In a new paper at Medical Care, Linde and Egede look at the price differences for common procedures at over 1,500 US hospitals. They then try to figure out what is happening:
Ninetieth -to-10th-percentile price markups factors (ratios) range between 3.2 and 11.5 for chargemaster; 6.1 and 19.7 for cash; and 6.6 and 30.0 for negotiated prices. Adjusted regression results indicate that hospitals’ cash prices are on average 60% (P<0.01) higher, and list prices are on average 164% (P<0.01) higher, than negotiated prices. Systematic pricing differences across hospitals were noted, with urban hospitals having 14% (P<0.01) lower prices than rural hospitals, teaching hospitals having 3% (P<0.01) higher prices than nonteaching hospitals, and nonprofit hospitals pricing 9% (P<0.01), and for-profit hospitals 39% (P<0.01), higher than government owned hospitals. In addition, hospitals that contract with more insurance plans have higher prices, hospitals in more competitive markets have lower prices, and higher quality hospitals have on average 5% (P<0.01) lower prices than lower quality hospitals.

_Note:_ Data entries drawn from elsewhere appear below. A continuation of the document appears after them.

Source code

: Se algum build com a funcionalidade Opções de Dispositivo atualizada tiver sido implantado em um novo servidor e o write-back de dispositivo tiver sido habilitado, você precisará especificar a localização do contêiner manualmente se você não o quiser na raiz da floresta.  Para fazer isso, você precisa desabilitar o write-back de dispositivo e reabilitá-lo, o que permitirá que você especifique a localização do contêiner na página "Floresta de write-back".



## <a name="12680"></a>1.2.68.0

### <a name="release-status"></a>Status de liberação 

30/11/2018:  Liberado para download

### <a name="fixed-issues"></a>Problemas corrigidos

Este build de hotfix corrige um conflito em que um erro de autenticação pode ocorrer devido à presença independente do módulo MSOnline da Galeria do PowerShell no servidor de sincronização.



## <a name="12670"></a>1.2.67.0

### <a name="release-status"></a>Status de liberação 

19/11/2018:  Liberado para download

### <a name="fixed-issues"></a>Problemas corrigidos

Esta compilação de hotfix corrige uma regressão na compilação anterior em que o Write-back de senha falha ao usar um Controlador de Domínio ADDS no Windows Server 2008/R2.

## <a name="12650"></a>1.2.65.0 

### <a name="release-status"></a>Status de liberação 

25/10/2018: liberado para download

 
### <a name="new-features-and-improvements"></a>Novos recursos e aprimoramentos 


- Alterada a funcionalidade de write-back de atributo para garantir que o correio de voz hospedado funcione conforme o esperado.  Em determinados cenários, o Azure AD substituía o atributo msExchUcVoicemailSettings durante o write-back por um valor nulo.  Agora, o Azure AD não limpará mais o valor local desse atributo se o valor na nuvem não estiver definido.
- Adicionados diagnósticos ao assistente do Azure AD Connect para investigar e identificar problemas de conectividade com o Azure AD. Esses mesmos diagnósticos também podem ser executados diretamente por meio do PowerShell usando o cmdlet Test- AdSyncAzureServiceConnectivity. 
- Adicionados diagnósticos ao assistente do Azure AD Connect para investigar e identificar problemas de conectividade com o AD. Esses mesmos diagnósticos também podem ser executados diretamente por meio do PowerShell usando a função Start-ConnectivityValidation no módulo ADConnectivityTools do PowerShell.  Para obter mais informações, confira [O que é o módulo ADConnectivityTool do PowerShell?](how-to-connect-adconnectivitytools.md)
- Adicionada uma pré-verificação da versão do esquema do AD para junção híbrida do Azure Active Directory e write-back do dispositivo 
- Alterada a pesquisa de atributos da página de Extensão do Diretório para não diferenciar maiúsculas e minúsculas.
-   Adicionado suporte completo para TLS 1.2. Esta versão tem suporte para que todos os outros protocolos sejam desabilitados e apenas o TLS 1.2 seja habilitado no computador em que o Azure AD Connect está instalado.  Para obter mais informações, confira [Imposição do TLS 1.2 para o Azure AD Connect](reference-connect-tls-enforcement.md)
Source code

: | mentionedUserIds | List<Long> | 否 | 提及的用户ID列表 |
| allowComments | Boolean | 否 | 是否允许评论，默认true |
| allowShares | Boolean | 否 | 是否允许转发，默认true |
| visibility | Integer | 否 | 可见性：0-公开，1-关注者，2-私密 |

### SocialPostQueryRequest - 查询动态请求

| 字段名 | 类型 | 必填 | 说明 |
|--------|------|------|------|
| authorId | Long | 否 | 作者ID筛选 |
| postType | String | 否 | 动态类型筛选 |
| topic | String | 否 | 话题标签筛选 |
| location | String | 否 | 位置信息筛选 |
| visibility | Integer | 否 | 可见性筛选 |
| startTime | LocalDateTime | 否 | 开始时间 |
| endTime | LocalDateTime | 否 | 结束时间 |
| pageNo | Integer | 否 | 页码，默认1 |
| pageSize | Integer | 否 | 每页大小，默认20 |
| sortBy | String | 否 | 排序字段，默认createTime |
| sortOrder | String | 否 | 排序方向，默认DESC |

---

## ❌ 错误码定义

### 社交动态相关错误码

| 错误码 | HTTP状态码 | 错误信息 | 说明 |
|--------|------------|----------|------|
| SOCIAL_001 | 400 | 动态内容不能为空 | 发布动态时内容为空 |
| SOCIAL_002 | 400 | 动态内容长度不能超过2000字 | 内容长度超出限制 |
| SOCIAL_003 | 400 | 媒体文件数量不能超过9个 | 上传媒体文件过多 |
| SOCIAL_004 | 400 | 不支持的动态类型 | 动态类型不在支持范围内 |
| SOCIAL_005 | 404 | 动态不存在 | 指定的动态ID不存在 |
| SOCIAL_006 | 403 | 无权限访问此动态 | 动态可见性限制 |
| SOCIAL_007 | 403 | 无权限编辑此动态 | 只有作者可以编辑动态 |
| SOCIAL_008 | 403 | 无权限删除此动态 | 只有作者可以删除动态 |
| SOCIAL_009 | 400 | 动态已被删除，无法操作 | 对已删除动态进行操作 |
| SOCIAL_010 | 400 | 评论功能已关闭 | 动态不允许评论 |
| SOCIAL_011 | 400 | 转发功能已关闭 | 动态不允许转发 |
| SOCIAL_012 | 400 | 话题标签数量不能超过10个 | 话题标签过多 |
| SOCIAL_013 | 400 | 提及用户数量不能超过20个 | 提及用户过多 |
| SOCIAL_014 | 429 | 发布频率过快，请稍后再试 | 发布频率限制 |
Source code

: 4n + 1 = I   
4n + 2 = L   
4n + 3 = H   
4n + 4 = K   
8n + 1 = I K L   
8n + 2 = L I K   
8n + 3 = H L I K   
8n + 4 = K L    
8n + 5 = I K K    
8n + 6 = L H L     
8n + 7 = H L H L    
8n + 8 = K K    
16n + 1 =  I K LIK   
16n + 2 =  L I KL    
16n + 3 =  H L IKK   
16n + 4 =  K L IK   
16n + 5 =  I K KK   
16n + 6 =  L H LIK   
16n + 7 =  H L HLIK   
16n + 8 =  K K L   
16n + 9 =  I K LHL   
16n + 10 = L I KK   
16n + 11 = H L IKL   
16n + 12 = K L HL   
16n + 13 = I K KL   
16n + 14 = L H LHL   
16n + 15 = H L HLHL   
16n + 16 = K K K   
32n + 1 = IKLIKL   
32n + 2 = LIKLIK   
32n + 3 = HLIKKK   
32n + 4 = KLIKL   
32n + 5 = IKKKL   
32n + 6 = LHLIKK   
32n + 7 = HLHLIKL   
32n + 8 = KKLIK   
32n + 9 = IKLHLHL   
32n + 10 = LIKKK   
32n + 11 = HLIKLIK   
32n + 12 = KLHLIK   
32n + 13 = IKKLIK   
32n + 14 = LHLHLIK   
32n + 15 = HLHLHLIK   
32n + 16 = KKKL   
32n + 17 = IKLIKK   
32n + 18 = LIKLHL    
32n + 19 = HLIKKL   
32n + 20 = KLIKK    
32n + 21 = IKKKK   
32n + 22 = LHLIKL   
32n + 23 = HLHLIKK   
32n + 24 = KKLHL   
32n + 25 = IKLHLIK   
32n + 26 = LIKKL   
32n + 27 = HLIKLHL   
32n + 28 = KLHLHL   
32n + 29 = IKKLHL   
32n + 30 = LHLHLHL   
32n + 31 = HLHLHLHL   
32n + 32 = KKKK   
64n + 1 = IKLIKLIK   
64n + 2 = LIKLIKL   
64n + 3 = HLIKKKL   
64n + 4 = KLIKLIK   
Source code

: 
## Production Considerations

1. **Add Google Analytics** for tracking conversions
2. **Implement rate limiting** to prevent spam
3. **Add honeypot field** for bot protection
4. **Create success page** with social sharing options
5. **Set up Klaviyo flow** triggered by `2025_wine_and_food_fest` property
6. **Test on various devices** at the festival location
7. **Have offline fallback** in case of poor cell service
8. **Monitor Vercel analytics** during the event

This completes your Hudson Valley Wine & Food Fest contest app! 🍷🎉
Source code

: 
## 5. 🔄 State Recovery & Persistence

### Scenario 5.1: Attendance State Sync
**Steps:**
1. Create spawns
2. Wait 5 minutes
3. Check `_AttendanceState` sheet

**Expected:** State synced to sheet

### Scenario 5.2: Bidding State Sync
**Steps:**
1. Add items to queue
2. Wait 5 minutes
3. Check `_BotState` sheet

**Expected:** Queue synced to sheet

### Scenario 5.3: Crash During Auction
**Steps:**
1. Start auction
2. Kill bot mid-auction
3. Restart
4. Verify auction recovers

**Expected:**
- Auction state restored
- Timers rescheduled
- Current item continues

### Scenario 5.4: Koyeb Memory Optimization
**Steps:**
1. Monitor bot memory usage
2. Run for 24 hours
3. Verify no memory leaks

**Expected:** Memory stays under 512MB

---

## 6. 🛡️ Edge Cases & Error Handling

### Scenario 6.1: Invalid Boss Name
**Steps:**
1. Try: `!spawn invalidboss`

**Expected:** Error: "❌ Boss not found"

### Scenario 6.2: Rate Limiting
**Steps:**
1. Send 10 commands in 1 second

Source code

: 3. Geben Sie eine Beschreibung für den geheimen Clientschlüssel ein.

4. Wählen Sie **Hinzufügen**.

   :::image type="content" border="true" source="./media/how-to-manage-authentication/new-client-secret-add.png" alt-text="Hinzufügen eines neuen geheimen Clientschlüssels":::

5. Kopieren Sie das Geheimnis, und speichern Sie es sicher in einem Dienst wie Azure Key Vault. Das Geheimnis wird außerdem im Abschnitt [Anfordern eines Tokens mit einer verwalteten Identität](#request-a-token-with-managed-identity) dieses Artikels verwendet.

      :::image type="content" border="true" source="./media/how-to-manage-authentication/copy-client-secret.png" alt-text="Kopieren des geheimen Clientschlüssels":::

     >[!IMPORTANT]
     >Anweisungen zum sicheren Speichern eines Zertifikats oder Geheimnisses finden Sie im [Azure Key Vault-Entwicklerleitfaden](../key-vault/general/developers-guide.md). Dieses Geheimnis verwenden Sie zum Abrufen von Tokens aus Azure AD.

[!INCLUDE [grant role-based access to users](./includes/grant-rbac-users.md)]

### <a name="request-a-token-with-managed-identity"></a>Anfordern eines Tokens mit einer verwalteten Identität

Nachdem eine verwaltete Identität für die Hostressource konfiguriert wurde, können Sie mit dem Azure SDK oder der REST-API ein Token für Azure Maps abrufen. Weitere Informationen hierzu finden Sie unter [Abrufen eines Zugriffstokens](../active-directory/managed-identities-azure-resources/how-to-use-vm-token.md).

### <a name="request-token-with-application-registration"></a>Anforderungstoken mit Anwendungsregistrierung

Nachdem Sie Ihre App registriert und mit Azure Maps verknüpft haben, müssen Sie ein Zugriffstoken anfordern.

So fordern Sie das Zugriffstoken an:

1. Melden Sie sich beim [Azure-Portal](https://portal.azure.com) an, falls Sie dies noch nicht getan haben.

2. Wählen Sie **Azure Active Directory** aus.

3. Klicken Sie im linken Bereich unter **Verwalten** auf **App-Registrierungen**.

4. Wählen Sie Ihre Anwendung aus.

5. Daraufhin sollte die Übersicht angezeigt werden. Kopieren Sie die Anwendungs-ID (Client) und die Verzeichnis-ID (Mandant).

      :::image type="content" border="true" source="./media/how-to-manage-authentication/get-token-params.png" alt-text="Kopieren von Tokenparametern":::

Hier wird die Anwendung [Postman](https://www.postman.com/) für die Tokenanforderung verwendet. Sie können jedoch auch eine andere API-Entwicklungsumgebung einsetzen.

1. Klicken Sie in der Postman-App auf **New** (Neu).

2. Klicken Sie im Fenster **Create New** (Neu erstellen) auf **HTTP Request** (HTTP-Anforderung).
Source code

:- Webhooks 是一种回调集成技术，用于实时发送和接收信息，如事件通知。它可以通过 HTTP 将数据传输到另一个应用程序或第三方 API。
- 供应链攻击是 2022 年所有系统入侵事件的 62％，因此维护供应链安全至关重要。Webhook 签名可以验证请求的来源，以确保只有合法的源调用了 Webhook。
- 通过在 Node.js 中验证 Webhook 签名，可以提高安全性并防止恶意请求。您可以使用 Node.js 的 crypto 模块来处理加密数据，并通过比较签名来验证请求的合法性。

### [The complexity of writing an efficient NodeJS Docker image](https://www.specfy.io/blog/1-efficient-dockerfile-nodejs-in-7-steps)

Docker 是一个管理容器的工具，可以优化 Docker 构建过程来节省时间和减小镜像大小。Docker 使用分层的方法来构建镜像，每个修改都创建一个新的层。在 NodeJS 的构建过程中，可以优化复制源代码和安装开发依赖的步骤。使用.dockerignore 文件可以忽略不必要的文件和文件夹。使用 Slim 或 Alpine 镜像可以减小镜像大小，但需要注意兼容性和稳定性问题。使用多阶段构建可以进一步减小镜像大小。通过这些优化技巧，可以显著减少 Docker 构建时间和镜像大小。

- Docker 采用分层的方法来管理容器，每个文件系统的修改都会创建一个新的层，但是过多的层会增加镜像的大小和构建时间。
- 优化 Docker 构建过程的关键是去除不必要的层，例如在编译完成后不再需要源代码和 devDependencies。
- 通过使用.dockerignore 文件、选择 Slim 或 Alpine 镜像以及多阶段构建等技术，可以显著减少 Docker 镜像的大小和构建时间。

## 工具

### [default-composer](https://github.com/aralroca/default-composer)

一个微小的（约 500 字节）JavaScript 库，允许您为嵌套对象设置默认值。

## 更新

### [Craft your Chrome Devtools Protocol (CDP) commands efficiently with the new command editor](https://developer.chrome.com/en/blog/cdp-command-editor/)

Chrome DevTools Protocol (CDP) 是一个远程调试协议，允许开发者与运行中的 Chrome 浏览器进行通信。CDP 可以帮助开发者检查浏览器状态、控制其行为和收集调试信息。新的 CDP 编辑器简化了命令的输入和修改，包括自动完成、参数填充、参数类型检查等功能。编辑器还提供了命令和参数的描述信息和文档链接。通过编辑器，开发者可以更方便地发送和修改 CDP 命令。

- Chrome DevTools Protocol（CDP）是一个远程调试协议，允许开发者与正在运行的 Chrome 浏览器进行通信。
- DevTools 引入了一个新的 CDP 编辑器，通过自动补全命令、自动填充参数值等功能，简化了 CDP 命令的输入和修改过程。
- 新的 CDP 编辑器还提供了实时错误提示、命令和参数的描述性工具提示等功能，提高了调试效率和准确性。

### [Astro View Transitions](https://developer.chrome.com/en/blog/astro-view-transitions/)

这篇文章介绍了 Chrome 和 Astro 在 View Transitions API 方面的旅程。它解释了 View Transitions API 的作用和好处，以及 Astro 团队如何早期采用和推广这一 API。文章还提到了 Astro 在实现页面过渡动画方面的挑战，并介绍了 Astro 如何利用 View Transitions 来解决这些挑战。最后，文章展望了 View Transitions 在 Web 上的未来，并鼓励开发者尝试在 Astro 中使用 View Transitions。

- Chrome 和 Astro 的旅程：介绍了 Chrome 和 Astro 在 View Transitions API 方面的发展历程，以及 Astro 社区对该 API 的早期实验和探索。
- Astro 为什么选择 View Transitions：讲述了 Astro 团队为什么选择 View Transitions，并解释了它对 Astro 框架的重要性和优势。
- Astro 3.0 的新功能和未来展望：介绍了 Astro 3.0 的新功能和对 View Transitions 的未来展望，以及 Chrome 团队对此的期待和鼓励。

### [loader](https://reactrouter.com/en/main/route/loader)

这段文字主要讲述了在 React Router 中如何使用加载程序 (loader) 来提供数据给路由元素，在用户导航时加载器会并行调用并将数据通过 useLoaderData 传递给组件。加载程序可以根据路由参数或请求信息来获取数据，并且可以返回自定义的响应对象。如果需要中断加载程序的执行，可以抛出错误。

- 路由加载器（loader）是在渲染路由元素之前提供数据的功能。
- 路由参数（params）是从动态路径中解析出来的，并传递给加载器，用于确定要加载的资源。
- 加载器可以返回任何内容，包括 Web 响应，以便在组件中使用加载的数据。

Chargemaster is the list of fantasy prices that hospitals have and release to the public. This is often the starting point for cash price charges before discounts and write-offs.
There are a few things that are interesting to me here.
The big thing is that all else being equal, hospitals that face competition are likely to charge and receive lower prices. This suggests that we need to make sure that there is sufficient competition in as many areas as possible. Secondly, the rural hospitals are getting a double whammy of low competition and likely higher price levels from a poorer base. There are a few working papers that I’ve seen discussed in the past six months that strongly suggests that this is a very bad thing from a macro-economic perspective.
Finally, there is a lot of price variation for common services that is somewhat idiosyncratic as I grab their Figure 1:
From a policy point of view, this is tough. When there is price variation for services that are both deferrable and with huge baseline prices, there may be a case for allowing inter-state transfers and centers of excellence. Some large employers already do that where they fly all of their potential back surgery patients to a few national centers of excellence. That strategy pays off if the expense is higher enough. Transportation and transaction costs eat up any plausible savings wedge moving someone from a high cost region to a median or low cost region for standard imaging services. We need to think about what networks mean and how we value them if we think that there are significant chunks of local rents being collected.